● **Document extract**
On Earth We’re Briefly Gorgeous is a letter from a son to a mother who …

Review of "On Earth We're Briefly Gorgeous" on 'Goodreads'

5 stars

Wow.
What can I write? Ocean Vuong writes so beautifully, even when writing about terrible things, ordinary things, or necessary things.

I thought I would share some quotes here to share the exquisite beauty that he composes from words. Instead of going back to the book to find the few I had the presence of mind to mark, I decided to google some quotes. I found a few pages and then I thought, no, you must immerse yourself in his words and find them yourself. Some of the quotes were from his poetry, which I have not read, but I could read them and recognise them. I have never been big on poetry, despite the best efforts of my dear college roommate. I guess I have to admit that I prefer a linear story.

This is not a linear story. There are parts from childhood, youth, and adulthood, but the parts appear in the order that is necessary for telling the story. It works. I am carried along and give in to the flow of words as Ocean Vuong lays them out.

● **Exercise tasks**
(A) Retype the portion of the book review that opens with the words containing "This is not" and closes with "lays them out.", without any alteration.
(B) Answer the following questions using the book review.
(i) How many stars does the reviewer award the book?
(ii) Who made efforts to interest the reviewer in poetry?
(iii) Which periods of life do the parts of the story come from?
(C) Proceed with the book review of On Earth We're Briefly Gorgeous from the point at which it stops.
The material that follows has no connection to the book review.

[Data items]
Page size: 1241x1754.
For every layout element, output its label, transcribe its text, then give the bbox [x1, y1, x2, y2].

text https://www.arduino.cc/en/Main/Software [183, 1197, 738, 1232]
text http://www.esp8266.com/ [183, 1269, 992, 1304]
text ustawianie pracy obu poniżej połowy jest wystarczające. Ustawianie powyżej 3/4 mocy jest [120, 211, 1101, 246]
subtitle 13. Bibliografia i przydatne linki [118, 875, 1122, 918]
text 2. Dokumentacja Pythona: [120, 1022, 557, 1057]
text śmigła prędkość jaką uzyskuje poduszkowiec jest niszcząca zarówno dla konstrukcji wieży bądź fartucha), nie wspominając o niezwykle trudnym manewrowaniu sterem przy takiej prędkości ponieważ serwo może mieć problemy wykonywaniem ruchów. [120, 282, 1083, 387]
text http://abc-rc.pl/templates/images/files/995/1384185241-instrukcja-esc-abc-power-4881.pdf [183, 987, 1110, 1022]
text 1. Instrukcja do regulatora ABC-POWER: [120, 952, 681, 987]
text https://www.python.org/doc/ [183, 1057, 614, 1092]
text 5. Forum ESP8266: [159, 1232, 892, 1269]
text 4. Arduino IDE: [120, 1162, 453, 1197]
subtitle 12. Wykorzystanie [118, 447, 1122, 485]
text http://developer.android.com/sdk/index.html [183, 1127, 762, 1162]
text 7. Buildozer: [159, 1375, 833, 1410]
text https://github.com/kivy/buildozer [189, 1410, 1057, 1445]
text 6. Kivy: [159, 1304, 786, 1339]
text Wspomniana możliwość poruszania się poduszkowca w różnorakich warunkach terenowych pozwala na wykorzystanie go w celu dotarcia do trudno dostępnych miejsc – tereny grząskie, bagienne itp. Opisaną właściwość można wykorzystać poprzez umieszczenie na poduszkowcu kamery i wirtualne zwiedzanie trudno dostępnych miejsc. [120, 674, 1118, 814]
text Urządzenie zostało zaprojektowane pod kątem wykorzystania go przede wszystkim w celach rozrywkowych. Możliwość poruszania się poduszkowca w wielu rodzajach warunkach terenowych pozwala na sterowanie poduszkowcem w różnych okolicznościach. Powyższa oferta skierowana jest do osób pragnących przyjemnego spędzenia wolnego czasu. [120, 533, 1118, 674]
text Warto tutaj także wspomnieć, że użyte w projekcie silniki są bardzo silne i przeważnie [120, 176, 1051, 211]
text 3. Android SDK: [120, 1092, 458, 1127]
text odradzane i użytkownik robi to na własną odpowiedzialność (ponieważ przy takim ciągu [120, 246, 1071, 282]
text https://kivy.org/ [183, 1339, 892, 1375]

● **In response**
(A)
This is not a linear story. There are parts from childhood, youth, and adulthood, but the parts appear in the order that is necessary for telling the story. It works. I am carried along and give in to the flow of words as Ocean Vuong lays them out.

(B)
(i) Five stars.
(ii) The reviewer's college roommate.
(iii) Childhood, youth, and adulthood.

(C)
So many parts moved me with feelings of sadness, or a sense of beauty, or an ache. I thought for a moment whether I should stop and let a passage sink in or settle, but I couldn't stop. I listened to the audiobook read by Ocean Vuong, and I just went with the flow. I loved his voice. It held all the emotions. Sometimes the story went beyond words inside my head and stopping would not have done anything. I wanted more words. When he described the times when his mother worked at the nail salon, I hurt inside. This was just after the murder of eight people, six of whom were Southeast Asian women, in Atlanta, so his words were like walking on glass. I cannot remember now if this was in the same part where he talked about the word "sorry", as in "I'm sorry" or "so sorry". His words here (as elsewhere) held worlds.

This is a story that blossoms into life when read aloud. I think I might buy this book now to keep and treasure. Thank you, Libby app, for introducing me to Ocean Vuong and his words. If I read them in print, I will hear them in my head with Ocean Vuong's voice. They will always be gorgeous.

Update: I came back to share the few quotes I remembered to capture.

"I know. It's not fair that the word 'laughter' is trapped inside the word 'slaughter'."

"He laughed. The fake one you use to test the thickness of a silence."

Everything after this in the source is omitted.